Reproduce the records word for word, leaving out any pictures they hold.

═══ Working data ═══

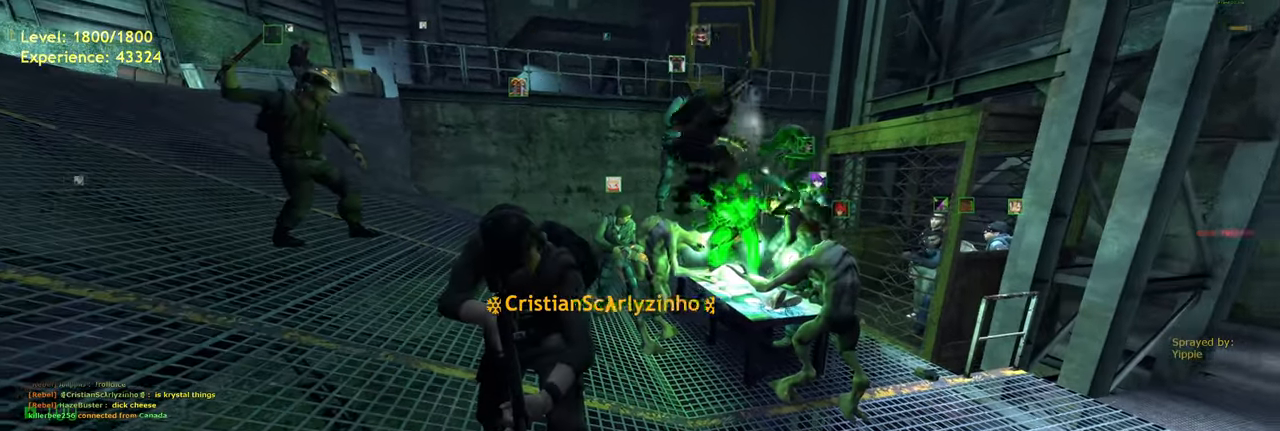
{"keys": [], "mouse": [], "events": []}
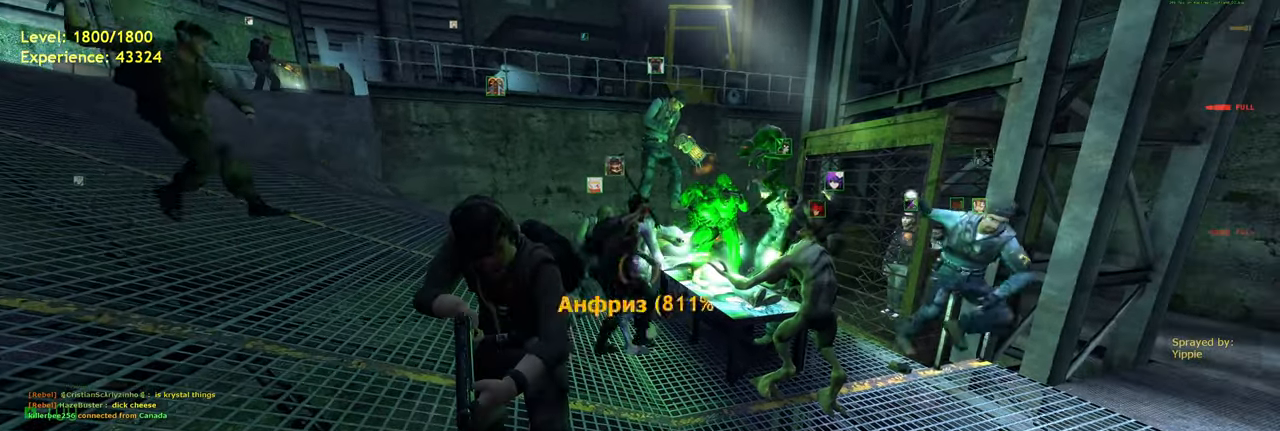
{"keys": [], "mouse": [], "events": []}
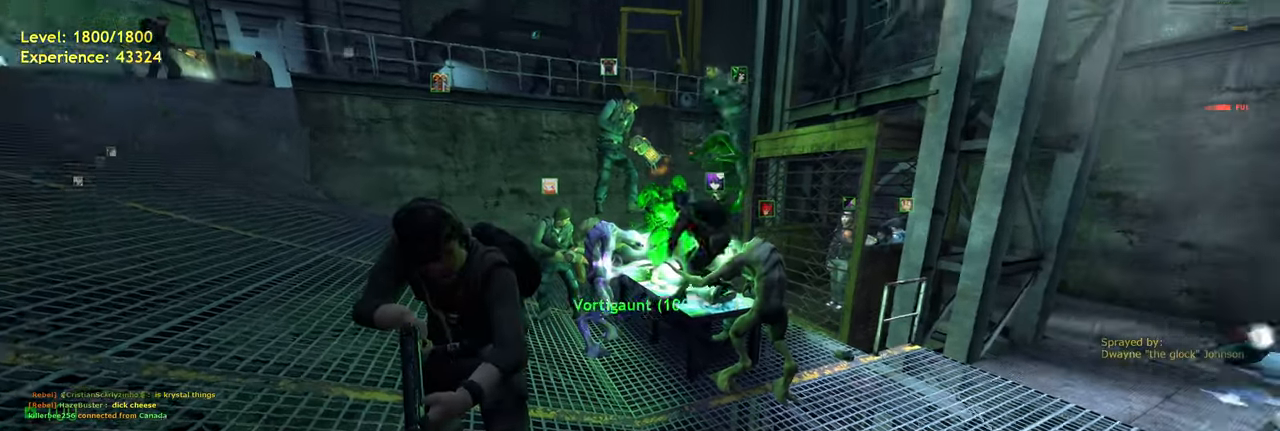
{"keys": ["e"], "mouse": [], "events": [[220, "e", "down"]]}
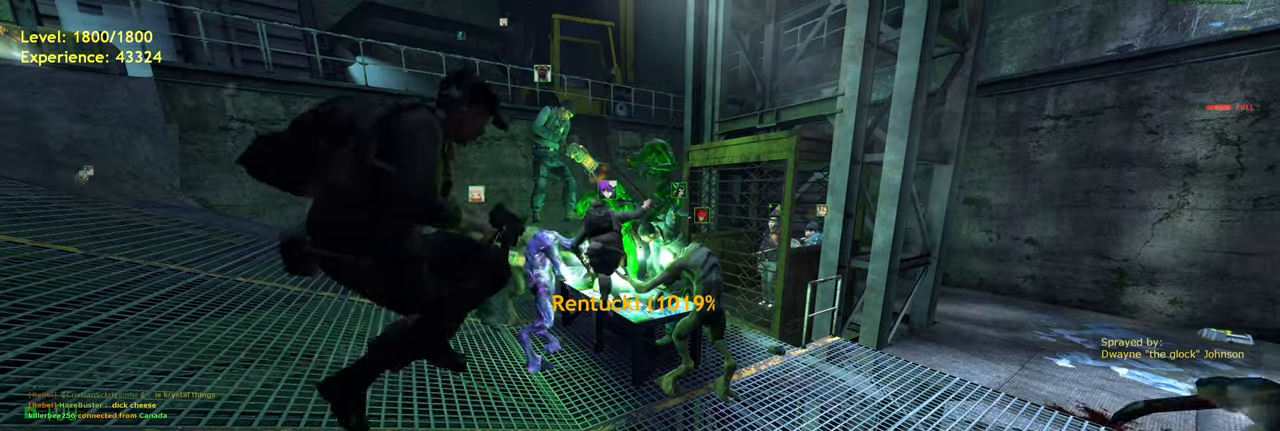
{"keys": ["e"], "mouse": [], "events": []}
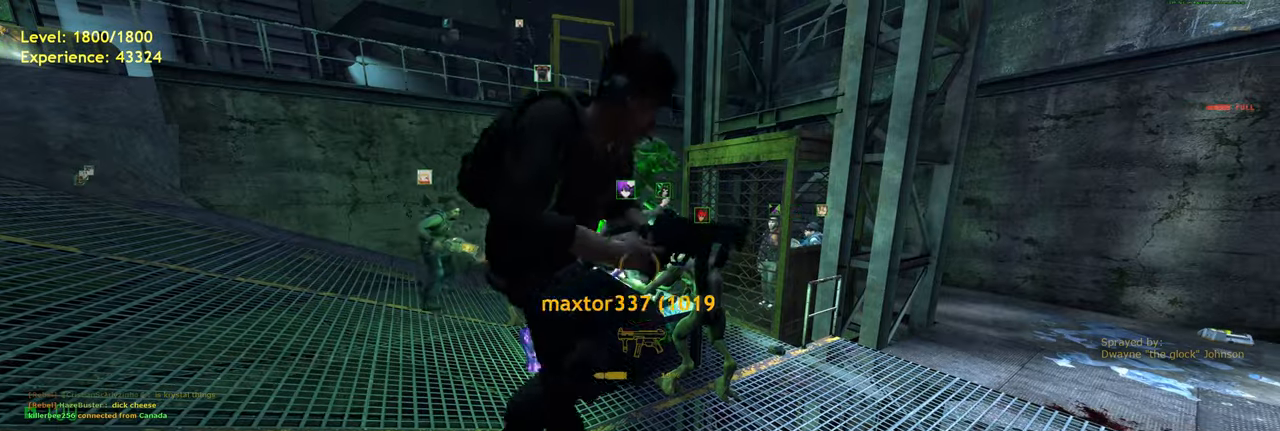
{"keys": ["e"], "mouse": [], "events": []}
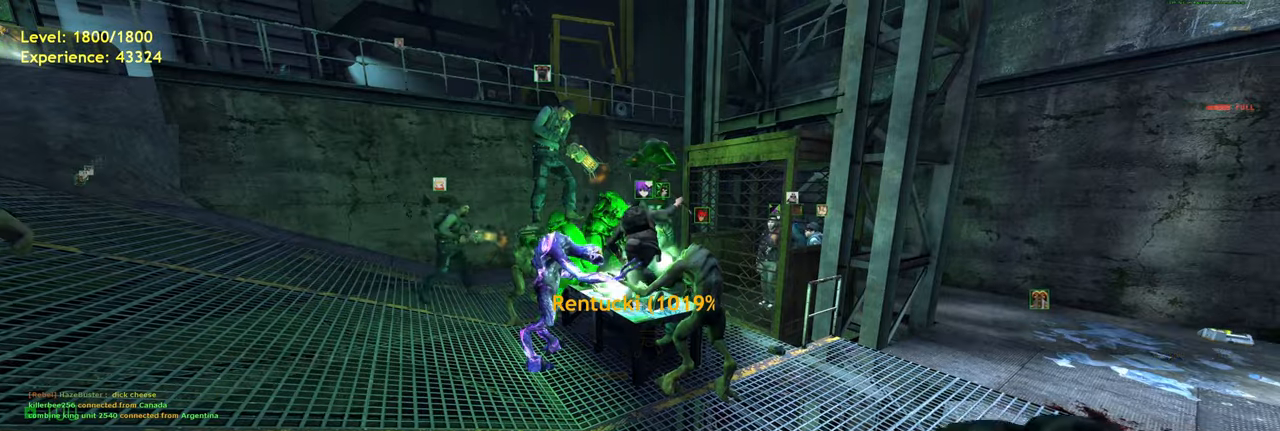
{"keys": ["d"], "mouse": [], "events": [[200, "e", "up"], [220, "w", "down"], [360, "d", "down"], [420, "w", "up"]]}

═══

**Result**
{"keys": [], "mouse": [], "events": []}
{"keys": [], "mouse": [], "events": []}
{"keys": ["e"], "mouse": [], "events": [[220, "e", "down"]]}
{"keys": ["e"], "mouse": [], "events": []}
{"keys": ["e"], "mouse": [], "events": []}
{"keys": ["d"], "mouse": [], "events": [[200, "e", "up"], [220, "w", "down"], [360, "d", "down"], [420, "w", "up"]]}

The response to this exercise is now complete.